If you use Google Maps to plan your commutes or other travels, you might have noticed how apt the app has become at predicting traffic. You know the fastest way out of the city might be to take the highway, yet Google tells you to the take the surface roads. A few minutes later you’re on your way, while the highway is packed. An accident must have occurred half an hour earlier or a road block was just posted to make way for infrastructure works. You’re happy, but at the same time you can’t help wonder: ‘how in the world did they pull it off?’
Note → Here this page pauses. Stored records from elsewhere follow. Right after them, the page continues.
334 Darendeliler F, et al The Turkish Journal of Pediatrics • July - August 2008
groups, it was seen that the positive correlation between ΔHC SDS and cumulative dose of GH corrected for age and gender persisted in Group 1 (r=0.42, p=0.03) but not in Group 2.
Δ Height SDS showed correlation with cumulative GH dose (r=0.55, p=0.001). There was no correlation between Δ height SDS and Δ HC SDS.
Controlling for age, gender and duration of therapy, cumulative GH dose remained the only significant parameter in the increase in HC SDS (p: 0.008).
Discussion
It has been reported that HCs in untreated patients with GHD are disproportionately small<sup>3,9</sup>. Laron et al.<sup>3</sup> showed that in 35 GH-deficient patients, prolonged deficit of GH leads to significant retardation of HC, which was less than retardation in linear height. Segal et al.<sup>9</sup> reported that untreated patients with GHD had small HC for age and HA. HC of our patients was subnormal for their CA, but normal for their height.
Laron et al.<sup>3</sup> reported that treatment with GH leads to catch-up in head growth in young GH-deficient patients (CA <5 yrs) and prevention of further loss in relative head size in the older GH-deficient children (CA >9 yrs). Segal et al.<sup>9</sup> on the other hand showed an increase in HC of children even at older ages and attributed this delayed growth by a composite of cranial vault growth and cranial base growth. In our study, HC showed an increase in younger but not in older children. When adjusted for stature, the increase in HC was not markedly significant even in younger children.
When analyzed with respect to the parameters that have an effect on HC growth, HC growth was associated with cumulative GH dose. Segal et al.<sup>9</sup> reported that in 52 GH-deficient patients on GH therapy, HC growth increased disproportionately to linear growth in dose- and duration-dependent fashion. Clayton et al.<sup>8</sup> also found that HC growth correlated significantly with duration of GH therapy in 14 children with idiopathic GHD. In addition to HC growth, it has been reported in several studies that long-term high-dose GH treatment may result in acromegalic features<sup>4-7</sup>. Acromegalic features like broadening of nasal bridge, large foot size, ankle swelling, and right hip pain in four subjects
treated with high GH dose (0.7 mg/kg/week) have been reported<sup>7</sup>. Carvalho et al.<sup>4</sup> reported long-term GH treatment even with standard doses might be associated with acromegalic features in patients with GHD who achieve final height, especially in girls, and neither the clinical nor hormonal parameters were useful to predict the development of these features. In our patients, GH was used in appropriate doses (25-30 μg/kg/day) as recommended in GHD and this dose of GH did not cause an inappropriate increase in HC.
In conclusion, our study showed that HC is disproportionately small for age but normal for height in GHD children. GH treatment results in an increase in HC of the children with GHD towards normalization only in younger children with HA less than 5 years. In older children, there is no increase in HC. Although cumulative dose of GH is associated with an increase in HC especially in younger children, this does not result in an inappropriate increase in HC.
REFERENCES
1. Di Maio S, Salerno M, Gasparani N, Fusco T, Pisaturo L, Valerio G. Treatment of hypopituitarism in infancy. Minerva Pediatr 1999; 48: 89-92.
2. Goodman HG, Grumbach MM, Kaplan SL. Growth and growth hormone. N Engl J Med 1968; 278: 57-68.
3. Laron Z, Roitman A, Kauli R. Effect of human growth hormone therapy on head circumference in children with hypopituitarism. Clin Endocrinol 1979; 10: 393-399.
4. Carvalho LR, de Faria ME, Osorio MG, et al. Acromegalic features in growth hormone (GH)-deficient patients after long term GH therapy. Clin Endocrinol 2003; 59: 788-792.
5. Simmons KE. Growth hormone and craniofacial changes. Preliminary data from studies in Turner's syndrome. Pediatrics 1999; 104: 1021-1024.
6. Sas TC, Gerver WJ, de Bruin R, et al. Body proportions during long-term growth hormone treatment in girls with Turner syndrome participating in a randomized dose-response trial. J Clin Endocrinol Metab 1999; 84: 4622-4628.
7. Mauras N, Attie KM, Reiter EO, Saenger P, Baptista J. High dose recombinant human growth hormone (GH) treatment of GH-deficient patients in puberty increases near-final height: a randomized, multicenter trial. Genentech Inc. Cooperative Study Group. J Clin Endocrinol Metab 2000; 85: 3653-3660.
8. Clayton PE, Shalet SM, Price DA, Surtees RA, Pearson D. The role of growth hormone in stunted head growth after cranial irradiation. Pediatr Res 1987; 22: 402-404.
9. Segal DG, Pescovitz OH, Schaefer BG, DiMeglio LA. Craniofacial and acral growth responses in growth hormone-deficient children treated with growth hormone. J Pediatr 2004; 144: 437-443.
One of Google’s main assets is data. Lots of it. If you have location services turned on (that’s enough for Android) and Google Maps open (for Apple devices), Google will be fed with a stream of anonymous bits that speak of location, relative velocity and itinerary. Using this data, from both car passengers and pedestrians, Google uses machine learning algorithms to predict traffic jams. A slew of cars just started moving 30% slower than they should have? A couple minutes later Google alerts you to change your route – a route that Google optimized taking account the constantly shifting masses of vehicles in real time. Of course, Google can also predict the future. Scores of historical data lends Google a clairvoyant ability. This prediction is made based upon the data that was available on the same day, last week, last month or last year, based upon if it was a public holiday, a working day or just a normal weekend. It can even tell if there’s a marathon on nothing but locations data.
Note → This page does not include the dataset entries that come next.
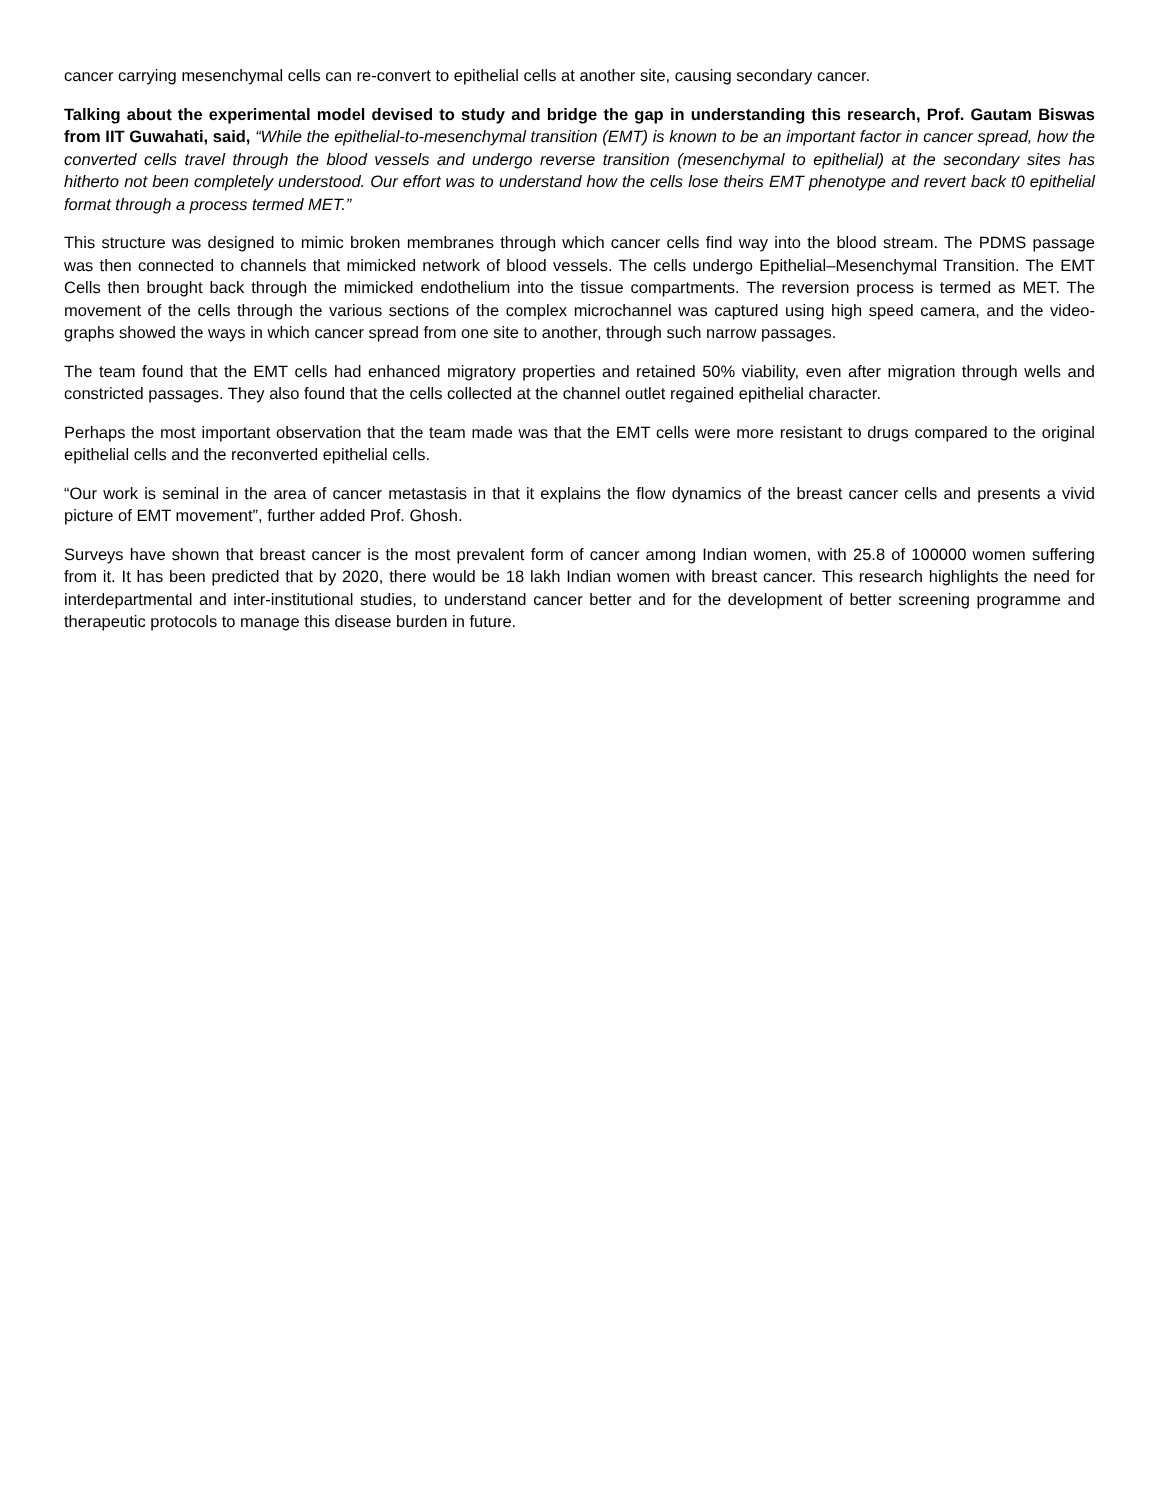cancer carrying mesenchymal cells can re-convert to epithelial cells at another site, causing secondary cancer.
Talking about the experimental model devised to study and bridge the gap in understanding this research, Prof. Gautam Biswas from IIT Guwahati, said, “While the epithelial-to-mesenchymal transition (EMT) is known to be an important factor in cancer spread, how the converted cells travel through the blood vessels and undergo reverse transition (mesenchymal to epithelial) at the secondary sites has hitherto not been completely understood. Our effort was to understand how the cells lose theirs EMT phenotype and revert back t0 epithelial format through a process termed MET.”
This structure was designed to mimic broken membranes through which cancer cells find way into the blood stream. The PDMS passage was then connected to channels that mimicked network of blood vessels. The cells undergo Epithelial–Mesenchymal Transition. The EMT Cells then brought back through the mimicked endothelium into the tissue compartments. The reversion process is termed as MET. The movement of the cells through the various sections of the complex microchannel was captured using high speed camera, and the video-graphs showed the ways in which cancer spread from one site to another, through such narrow passages.
The team found that the EMT cells had enhanced migratory properties and retained 50% viability, even after migration through wells and constricted passages. They also found that the cells collected at the channel outlet regained epithelial character.
Perhaps the most important observation that the team made was that the EMT cells were more resistant to drugs compared to the original epithelial cells and the reconverted epithelial cells.
“Our work is seminal in the area of cancer metastasis in that it explains the flow dynamics of the breast cancer cells and presents a vivid picture of EMT movement”, further added Prof. Ghosh.
Surveys have shown that breast cancer is the most prevalent form of cancer among Indian women, with 25.8 of 100000 women suffering from it. It has been predicted that by 2020, there would be 18 lakh Indian women with breast cancer. This research highlights the need for interdepartmental and inter-institutional studies, to understand cancer better and for the development of better screening programme and therapeutic protocols to manage this disease burden in future.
Of course, the traffic data comes from multiple sources in order for it to be considered reliable. Besides smartphones, Google employs smartsensors in key locations and data from local authorities. It also incorporates traffic and incident data fed by the Waze app and its community. Waze, the navigation app, was bought by Google in 2013 for $1 billion.
As more and more drivers use the app, the traffic predictions become more reliable because Google Maps can look at the average speed of cars traveling along the same route without misinterpreting someone’s morning coffee stop as a traffic jam. Likewise, if you live in a city or country with few Google Maps users, traffic prediction will be poor or won’t be activated at all.
Google isn’t alone though, although its Maps app is the most widely used. Microsoft is currently working on the Traffic Prediction Project with select partners to help predict traffic jams up to an hour in advance. Again, it’s all about Big Data, crunching all traffic data, including historical numbers where available, from transport departments, road cameras, Microsoft’s Bing traffic maps, and even drivers’ social networks.
A recent report shows America will waste $2.8 trillion being stuck in traffic by 2030. The solution? Self-driving cars (these drive steady and constantly optimize velocity relative to other cars), traffic jam solutions like the ones offered by G Maps and Microsoft (until all cars all self-driving) and, wait for it, less cars. Yes, the best solution to solving traffic jams is to stop owning a car and start using public transportation.